Execute a generic SQL query using the matcher’s database.

Parameters:

query (str) – The SQL query to execute.

Returns:

results – The results of the query as a DataFrame.

Return type:

pd.DataFrame

reverse_geocode(points: list[tuple[float, float]]) list[dict]

Find the nearest addresses for given latitude and longitude coordinates.

Parameters:

points (list of tuple) – A list of (latitude, longitude) tuples representing coordinates.

Returns:

results – A list of dictionaries representing the nearest addresses.

Return type:

list of dict

MatcherPipeline Class

class whereabouts.MatcherPipeline.MatcherPipeline(matchers: list[Matcher])

MatcherPipeline class for concatenating Matcher objects to improve the recall of addresses.

matchers

A list of Matcher objects used for geocoding addresses.

Type:

list of Matcher

geocode(addresses, address_ids=None) :

Geocode a list of addresses using the Matcher objects in sequence.

geocode(addresses: list[str], address_ids: list[int] | None = None) list[dict]

Geocode a list of addresses by passing them through each Matcher object in the pipeline.

Parameters:
  • addresses (list of str) – A list of strings representing addresses or place names.
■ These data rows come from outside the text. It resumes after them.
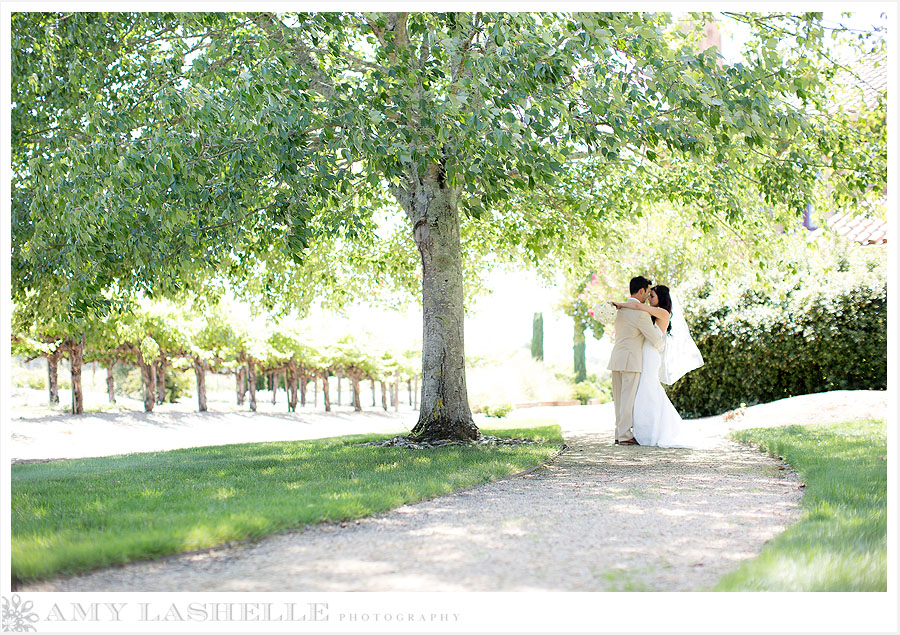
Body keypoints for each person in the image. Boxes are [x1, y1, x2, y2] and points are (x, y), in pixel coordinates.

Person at [612, 285, 705, 448]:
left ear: (661, 298)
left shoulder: (663, 313)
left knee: (648, 389)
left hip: (651, 355)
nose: (649, 299)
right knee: (644, 392)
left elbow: (637, 305)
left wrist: (619, 304)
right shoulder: (651, 313)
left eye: (652, 296)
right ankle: (644, 430)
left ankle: (652, 431)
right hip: (644, 354)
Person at [606, 276, 664, 445]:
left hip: (616, 358)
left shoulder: (619, 310)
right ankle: (624, 436)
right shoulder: (641, 314)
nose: (647, 296)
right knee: (627, 399)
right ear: (640, 291)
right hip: (631, 361)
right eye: (646, 292)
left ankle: (619, 434)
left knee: (618, 399)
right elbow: (654, 338)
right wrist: (663, 345)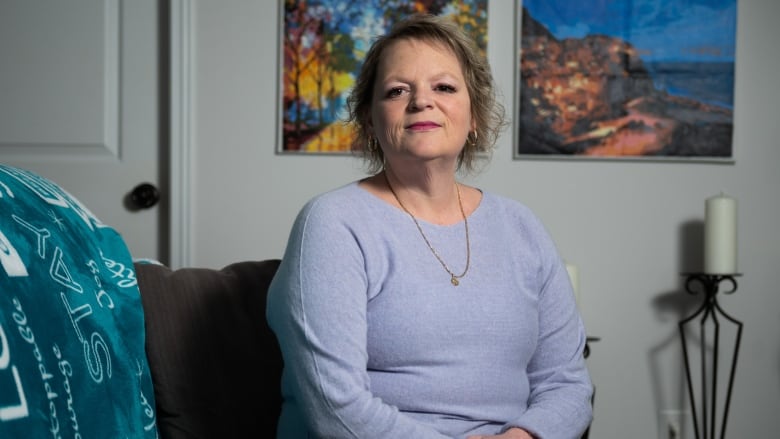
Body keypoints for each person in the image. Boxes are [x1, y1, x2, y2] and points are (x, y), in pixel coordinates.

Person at [267, 13, 593, 439]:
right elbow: (335, 407)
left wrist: (522, 437)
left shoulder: (522, 226)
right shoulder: (332, 223)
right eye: (397, 90)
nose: (422, 101)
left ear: (473, 115)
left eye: (444, 87)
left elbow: (567, 384)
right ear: (369, 120)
  • address_ids (list of int, optional) – A list of integers representing the IDs of the addresses or place names (default is None).

Returns:

results – A list of dictionaries containing the best match for each input address.

Return type:

list of dict

set_matches(matchers: list[Matcher]) None

Set the list of Matcher objects for the pipeline.

Parameters:

matchers (list of Matcher) – A list of Matcher objects to replace the current matchers.